Authentication for the API
To make calls to the API, you need a token. This token authorizes all of your API calls.
If you don’t have an API key or an API secret, please see “Getting Started” before proceeding.
Getting an API token
To get a token, make a POST call to /authenticate/userpasshmac with the following parameters:
| Parameter | Description |
|---|---|
| username | Username of the user |
| password | Password for the user |
| key | API Key |
| ts | Current Unix timestamp |
| hmac | Calculated code (to calculate this code, see below) |
hmac is a hash code that you calculate as follows:
HMAC-SHA1(secret, apiKey + ":" + ts)
For example, in PHP:
hash_hmac('sha1', $apiKey . ":" . time(), $secret);
Example hash calculation
Assume that the API key is company2key , the secret is company2secret and the timestamp is 1429187979.

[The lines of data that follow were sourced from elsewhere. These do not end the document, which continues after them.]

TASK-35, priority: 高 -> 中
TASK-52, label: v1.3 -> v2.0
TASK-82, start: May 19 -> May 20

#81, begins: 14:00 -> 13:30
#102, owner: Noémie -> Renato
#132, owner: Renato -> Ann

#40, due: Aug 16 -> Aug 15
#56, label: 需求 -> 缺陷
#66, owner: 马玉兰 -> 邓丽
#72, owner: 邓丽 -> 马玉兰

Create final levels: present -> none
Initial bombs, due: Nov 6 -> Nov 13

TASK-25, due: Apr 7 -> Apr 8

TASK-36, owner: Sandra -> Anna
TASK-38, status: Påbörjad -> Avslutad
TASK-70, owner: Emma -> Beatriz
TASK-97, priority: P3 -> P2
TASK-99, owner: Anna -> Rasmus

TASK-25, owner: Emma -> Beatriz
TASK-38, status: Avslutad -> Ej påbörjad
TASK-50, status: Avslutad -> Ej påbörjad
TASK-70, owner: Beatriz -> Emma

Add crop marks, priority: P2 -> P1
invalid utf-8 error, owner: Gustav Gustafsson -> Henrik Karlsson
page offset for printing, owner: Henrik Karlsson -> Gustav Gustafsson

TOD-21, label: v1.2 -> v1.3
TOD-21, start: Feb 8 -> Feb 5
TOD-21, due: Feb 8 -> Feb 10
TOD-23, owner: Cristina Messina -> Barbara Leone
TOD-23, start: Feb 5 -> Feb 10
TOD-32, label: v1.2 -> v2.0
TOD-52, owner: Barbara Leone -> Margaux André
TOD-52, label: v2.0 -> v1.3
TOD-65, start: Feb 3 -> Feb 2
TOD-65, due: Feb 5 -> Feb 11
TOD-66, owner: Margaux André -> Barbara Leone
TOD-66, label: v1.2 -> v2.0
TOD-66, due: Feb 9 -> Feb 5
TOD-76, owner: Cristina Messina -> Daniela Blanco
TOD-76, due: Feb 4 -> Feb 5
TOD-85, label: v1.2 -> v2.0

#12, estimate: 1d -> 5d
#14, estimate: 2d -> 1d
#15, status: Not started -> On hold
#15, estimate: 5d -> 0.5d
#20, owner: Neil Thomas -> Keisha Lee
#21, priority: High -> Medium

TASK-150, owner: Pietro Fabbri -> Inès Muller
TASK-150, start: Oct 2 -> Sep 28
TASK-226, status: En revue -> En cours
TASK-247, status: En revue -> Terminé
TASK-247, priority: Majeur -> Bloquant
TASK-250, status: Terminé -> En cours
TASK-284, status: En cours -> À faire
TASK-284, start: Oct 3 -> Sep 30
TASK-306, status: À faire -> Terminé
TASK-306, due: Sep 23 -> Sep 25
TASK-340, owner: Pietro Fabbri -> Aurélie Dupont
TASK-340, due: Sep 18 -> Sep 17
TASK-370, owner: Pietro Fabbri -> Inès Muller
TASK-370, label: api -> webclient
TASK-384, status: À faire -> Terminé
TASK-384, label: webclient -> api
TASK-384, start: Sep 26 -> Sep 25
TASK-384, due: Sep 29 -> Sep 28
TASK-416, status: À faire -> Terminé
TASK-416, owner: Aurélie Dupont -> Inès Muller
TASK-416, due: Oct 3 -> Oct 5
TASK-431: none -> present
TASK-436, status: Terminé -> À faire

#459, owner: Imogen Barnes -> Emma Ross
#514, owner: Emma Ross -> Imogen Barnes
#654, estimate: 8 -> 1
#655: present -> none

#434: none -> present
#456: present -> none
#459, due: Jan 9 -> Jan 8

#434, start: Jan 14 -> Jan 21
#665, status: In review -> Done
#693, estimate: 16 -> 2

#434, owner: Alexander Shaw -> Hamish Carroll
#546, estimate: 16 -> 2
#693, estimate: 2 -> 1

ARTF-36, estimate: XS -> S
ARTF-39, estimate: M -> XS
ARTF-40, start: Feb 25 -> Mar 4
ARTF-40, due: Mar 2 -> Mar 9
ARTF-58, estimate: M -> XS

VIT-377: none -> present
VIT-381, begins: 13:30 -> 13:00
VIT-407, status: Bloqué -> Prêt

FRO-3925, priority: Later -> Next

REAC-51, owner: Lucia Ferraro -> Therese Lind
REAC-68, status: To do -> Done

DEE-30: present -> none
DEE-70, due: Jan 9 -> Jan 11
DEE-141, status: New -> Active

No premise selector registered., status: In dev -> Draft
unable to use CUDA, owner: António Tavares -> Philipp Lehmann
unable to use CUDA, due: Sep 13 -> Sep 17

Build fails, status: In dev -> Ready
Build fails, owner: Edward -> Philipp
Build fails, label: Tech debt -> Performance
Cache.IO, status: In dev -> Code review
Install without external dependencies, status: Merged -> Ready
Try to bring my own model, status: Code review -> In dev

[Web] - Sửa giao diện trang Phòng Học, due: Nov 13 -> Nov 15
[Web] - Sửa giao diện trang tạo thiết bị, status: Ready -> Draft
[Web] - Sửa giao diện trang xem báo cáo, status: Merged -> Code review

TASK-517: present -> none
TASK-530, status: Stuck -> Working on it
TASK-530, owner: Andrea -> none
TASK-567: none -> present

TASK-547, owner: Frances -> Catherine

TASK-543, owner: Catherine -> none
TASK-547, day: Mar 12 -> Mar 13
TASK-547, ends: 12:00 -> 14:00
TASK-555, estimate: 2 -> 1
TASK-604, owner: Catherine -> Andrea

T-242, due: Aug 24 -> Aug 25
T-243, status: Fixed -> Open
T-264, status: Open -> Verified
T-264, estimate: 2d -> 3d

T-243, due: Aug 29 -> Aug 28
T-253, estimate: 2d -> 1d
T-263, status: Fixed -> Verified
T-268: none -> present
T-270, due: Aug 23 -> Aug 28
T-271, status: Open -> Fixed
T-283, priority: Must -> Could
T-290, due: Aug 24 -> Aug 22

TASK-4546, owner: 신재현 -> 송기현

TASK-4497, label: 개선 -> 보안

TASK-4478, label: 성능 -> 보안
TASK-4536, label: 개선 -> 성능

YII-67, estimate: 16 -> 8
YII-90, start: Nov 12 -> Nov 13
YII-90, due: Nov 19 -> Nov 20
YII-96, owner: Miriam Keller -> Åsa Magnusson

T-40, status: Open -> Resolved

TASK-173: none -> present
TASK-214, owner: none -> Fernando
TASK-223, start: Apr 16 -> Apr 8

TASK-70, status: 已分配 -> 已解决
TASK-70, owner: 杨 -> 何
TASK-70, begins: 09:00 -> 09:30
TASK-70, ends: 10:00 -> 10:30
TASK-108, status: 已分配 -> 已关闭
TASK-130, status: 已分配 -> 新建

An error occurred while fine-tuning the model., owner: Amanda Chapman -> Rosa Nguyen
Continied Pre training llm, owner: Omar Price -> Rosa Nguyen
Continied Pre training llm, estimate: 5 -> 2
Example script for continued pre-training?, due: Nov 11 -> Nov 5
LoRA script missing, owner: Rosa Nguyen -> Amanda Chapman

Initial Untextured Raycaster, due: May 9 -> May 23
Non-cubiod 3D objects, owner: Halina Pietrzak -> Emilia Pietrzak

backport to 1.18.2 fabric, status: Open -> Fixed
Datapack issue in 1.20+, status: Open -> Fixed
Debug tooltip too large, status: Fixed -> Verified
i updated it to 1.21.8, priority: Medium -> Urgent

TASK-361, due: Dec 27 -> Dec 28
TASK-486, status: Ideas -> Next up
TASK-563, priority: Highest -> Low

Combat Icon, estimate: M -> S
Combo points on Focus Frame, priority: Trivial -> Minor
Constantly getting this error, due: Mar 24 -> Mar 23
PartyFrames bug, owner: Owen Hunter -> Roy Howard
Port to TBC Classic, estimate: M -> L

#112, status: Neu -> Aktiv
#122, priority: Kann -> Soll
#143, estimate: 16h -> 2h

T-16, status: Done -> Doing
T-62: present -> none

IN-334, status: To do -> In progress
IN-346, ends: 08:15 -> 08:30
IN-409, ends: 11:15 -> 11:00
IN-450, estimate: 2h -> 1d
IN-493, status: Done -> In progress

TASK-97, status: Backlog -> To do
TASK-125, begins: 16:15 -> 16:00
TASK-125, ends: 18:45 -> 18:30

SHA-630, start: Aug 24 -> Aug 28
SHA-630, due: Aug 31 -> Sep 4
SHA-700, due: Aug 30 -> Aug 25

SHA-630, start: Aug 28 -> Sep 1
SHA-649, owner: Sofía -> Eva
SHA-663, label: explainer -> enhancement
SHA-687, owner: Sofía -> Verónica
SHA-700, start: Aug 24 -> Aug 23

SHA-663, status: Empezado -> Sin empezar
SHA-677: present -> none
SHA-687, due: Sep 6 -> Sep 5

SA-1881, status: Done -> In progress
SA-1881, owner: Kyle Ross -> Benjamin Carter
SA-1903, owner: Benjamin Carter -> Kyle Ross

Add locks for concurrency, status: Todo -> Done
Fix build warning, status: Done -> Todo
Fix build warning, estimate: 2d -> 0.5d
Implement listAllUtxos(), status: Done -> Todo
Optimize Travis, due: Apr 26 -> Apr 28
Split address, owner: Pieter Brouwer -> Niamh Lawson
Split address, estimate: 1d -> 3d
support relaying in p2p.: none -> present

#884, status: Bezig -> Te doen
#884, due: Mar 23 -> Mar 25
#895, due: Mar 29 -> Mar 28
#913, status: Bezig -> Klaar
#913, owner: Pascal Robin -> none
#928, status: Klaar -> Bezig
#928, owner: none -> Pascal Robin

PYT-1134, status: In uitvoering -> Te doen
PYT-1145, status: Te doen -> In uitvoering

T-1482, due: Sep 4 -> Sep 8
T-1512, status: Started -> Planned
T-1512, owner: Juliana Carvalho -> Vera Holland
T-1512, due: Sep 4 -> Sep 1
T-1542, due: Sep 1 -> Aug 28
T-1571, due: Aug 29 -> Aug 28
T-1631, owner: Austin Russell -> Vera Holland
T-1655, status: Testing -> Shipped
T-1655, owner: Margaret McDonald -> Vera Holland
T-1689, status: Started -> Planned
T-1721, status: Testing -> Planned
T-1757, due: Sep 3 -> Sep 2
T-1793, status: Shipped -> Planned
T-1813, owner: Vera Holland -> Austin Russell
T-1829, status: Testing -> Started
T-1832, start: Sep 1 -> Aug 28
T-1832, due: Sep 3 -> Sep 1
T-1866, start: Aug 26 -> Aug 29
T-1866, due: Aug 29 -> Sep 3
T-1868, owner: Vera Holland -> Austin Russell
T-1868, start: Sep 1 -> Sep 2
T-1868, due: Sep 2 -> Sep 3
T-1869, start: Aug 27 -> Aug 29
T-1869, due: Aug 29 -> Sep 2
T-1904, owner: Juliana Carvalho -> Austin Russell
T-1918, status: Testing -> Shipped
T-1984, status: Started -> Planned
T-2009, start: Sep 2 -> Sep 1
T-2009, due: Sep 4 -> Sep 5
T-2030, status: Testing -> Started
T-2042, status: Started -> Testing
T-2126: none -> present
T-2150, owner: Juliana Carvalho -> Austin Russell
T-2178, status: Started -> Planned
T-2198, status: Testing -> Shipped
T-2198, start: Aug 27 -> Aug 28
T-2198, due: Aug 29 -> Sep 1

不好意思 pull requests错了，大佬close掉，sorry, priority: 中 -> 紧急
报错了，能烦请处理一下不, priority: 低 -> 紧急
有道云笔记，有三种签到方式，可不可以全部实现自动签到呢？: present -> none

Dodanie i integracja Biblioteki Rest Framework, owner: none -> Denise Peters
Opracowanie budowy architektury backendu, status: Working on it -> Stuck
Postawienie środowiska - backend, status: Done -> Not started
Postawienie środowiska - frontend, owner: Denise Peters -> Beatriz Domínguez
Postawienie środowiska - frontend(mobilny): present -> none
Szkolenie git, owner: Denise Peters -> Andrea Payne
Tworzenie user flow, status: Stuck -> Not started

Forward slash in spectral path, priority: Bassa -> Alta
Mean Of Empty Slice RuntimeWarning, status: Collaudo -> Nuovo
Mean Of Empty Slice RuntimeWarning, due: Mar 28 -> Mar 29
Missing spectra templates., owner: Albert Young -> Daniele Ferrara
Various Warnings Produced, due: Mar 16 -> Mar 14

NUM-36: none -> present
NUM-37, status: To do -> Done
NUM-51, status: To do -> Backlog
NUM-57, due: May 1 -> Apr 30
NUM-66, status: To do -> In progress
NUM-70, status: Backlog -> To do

The computed hmac will therefore be calculated as: 7e42196943a343e7494fc2636a3f7313edfcd81f
If authentication is successful, the API will return a token, and an expiration date for the token.
Using the token
Once you obtain your token, you should add it to all subsequent calls in the Authorization Header.
Authorization: CBX-SIMPLE-TOKEN Token=<token>
For example, using curl:
curl -H "Authorization: CBX-SIMPLE-TOKEN Token=e8ebf927234ec5dfc4cf66edbbe1382e886142f" https://api.colourbox.com/whoami
Running the above curl command will return information about your user.